Question

In: Finance

Please give me solution and pick from multiple choice Using the following returns, calculate the average...

Please give me solution and pick from multiple choice

Using the following returns, calculate the average returns for Abundant and Slim.

Returns (%)

Year

Abundant

Slim

2006

8

15

2007

5

-4

2008

-6

-9

2009

7

11

2010

12

6

2011

9

10

a.

The average return for Share Abundant is 5.83% and 4.83% for Share Slim.

b.

The average return for Share Abundant is 5.4% and 2.8% for Share Slim.

c.

The average return for Share Abundant is 5.5% and 4.5% for Share Slim.

d.

The average return for Share Abundant is 4.83% and 5.83% for Share Slim.

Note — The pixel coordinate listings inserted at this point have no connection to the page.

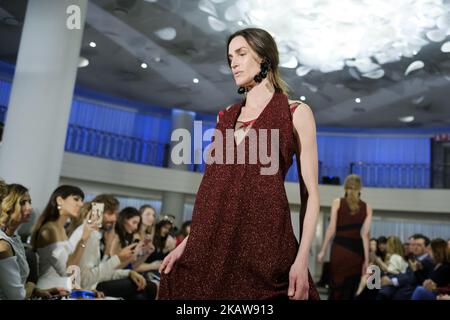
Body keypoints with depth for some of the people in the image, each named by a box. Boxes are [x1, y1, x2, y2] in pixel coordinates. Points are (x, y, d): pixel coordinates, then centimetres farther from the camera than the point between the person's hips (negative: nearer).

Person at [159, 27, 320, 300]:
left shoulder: (296, 113, 1)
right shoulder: (226, 117, 15)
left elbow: (310, 192, -4)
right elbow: (213, 187, 14)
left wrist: (302, 258, -14)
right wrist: (188, 241, 7)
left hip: (262, 238, -4)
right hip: (211, 242, 5)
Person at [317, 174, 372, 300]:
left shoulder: (337, 202, 3)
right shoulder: (367, 207, 7)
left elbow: (331, 229, -3)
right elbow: (365, 234, 1)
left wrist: (323, 250, 1)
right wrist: (366, 259, 3)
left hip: (340, 248, -2)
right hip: (357, 250, 2)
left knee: (337, 287, 3)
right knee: (350, 290, 10)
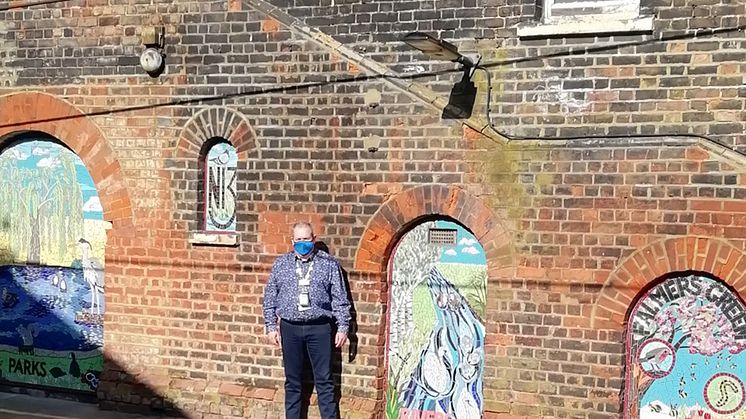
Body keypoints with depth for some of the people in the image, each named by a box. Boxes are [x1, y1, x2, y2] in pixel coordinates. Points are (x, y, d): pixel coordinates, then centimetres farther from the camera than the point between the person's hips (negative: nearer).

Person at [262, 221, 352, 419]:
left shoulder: (329, 264, 0)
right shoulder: (281, 264, 5)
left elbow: (340, 299, 1)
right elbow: (270, 298, 8)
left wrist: (342, 327, -3)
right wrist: (271, 326, 4)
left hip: (319, 328, -2)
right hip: (290, 329, 2)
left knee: (324, 380, 2)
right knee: (292, 380, 10)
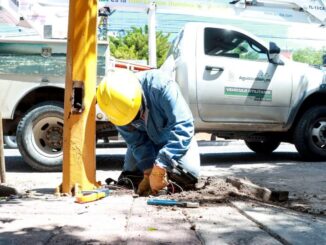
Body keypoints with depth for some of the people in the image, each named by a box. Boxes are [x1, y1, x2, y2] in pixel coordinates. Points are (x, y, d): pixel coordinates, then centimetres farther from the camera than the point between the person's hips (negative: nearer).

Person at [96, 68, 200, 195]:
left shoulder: (161, 86, -40)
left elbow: (183, 126, -43)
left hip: (176, 138, -3)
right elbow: (136, 141, -17)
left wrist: (160, 167, -46)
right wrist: (148, 170, -31)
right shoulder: (116, 106, -25)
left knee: (189, 175, -19)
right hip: (146, 139, 3)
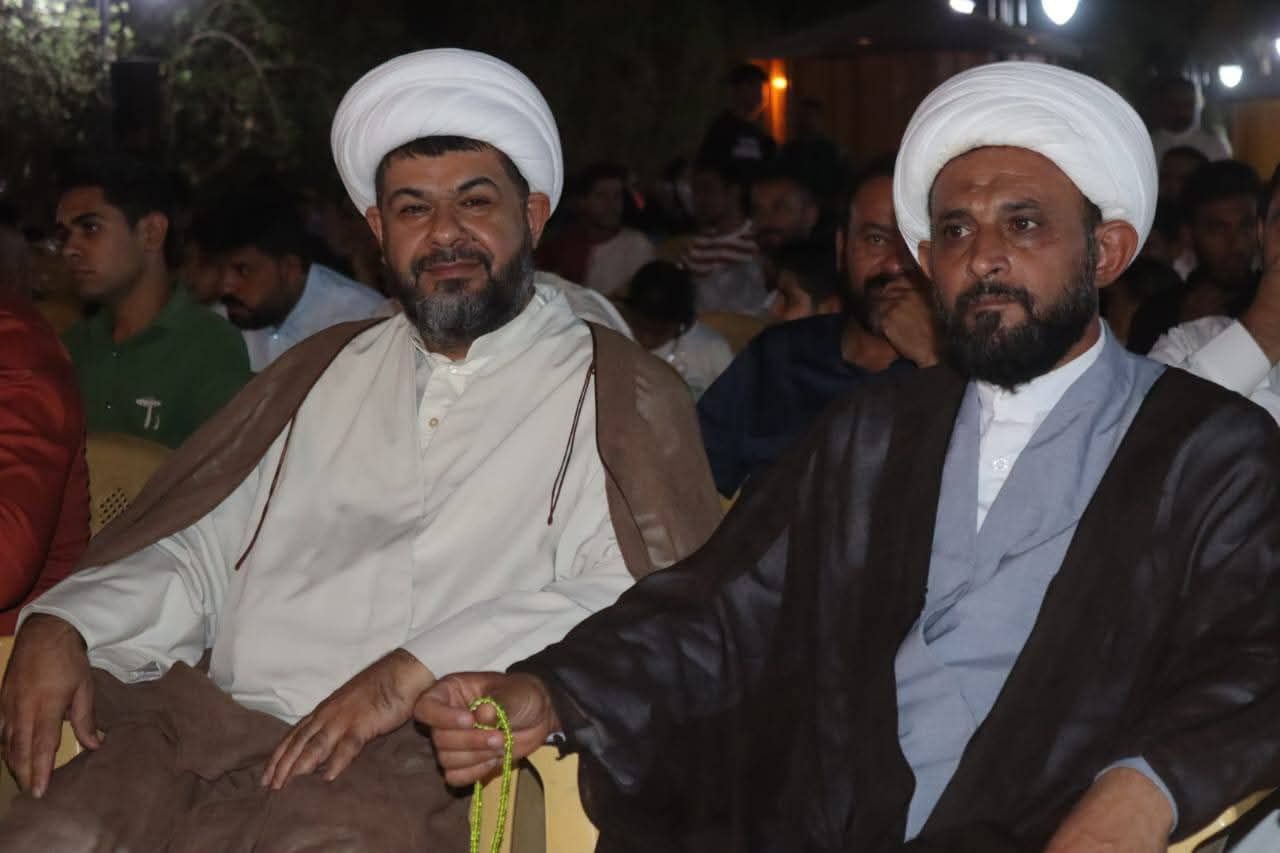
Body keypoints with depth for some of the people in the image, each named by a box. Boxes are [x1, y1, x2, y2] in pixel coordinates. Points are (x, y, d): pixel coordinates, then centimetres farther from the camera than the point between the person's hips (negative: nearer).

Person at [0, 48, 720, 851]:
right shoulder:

Summit Systems will pay a dividend of $1.50 next year. If you expect Summit’s dividend to grow by 6% per year, what is its price per share if the required return of equity is 11%?

a.

The price per share is $25.

b.

The price per share is $31.80.

c.

The price per share is $13.63.

d.

The price per share is $30.

Pfd Company has debt with a yield to maturity of 7%, a cost of equity of 13% and a cost of preference stock of 9%. The market values of its debt, preference stock and equity are $13 million, $3 million and $15 million, respectively, and its tax rate is 35%. What is this firm’s WACC?  

a.

The WACC (adjusted for tax) is 9.07%.

b.

The WACC (adjusted for tax) is 8.42%.

c.

The WACC (adjusted for tax) is 10.10%.

d.

The WACC (adjusted for tax) is 9.79%.

Solutions

Expert Solution

1.

Average return of Abundant = (8+5-6+7+12+9)/6 = 5.83%

Average return of Slim = (15-4-9+11+6+10)/6 = 4.83%

Hence, correct option is (a) The average return for Share Abundant is 5.83% and 4.83% for Share Slim

2.

Givem, Dividend next year = D1 = 1.50

Return in Equity = r = 11%

Growth rate = g = 6%

Gordon's Growth model --> P0 = D1/(r - g)

=> Price of stock now = P0 = 1.5/(0.11 - 0.06) = 30

Hence, correct option is (d)The price per share is $30.

3.

WACC = we*Re + wp*Rp + wd*Rd*(1-Tc)

where,

we = weight firm’s equity = 15 / (13 + 3 + 15) = 0.4839
wp = weight of preferred stock = 3 / (13 + 3 + 15) = 0.0968
wd = weight the firm’s debt = 13 / (13 + 3 + 15) = 0.4194
Re = cost of equity = 0.13
Rp = cost of preferred stock = 0.09
Rd = cost of debt = 0.07
Tc = corporate tax rate = 0.35

=> WACC = 0.4839*0.13 + 0.0968*0.09 + 0.4194*0.07*(1-0.35) = 0.0907 or 9.07%

Hence, correct option is (a) The WACC (adjusted for tax) is 9.07%.